_Work order_
Check each line of the data for "knee" and select those that have it.

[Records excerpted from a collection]

########################################

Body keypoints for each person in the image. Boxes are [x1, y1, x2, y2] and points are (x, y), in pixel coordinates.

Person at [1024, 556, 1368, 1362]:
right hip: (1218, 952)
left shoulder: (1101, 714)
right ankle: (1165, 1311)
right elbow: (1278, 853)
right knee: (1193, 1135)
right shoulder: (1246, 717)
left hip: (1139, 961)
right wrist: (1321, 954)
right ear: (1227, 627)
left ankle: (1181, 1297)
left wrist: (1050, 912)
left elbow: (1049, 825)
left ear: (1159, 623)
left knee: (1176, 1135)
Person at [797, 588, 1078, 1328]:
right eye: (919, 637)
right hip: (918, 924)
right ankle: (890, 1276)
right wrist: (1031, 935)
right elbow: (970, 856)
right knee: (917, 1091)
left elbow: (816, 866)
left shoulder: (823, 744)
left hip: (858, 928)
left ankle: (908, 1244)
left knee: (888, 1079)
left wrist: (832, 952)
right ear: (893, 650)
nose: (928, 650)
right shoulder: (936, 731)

########################################

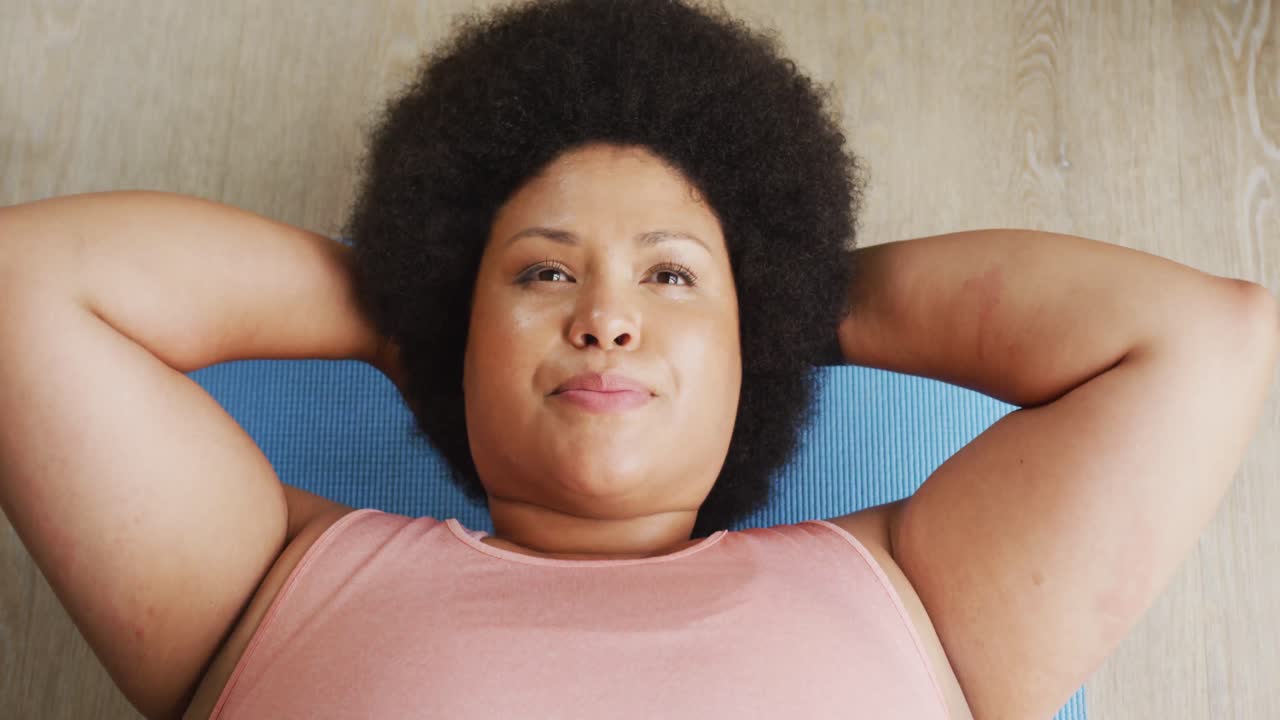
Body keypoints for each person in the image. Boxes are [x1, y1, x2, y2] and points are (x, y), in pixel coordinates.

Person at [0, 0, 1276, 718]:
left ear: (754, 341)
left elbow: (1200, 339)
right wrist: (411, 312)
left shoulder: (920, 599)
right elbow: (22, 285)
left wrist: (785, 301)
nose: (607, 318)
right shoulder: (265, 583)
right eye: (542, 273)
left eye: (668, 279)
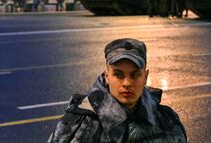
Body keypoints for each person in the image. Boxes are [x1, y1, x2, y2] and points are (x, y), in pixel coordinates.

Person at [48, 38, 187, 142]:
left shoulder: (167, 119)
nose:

########################################

_Task result_
right knee: (1193, 1135)
left knee: (1176, 1135)
right knee: (917, 1091)
left knee: (888, 1079)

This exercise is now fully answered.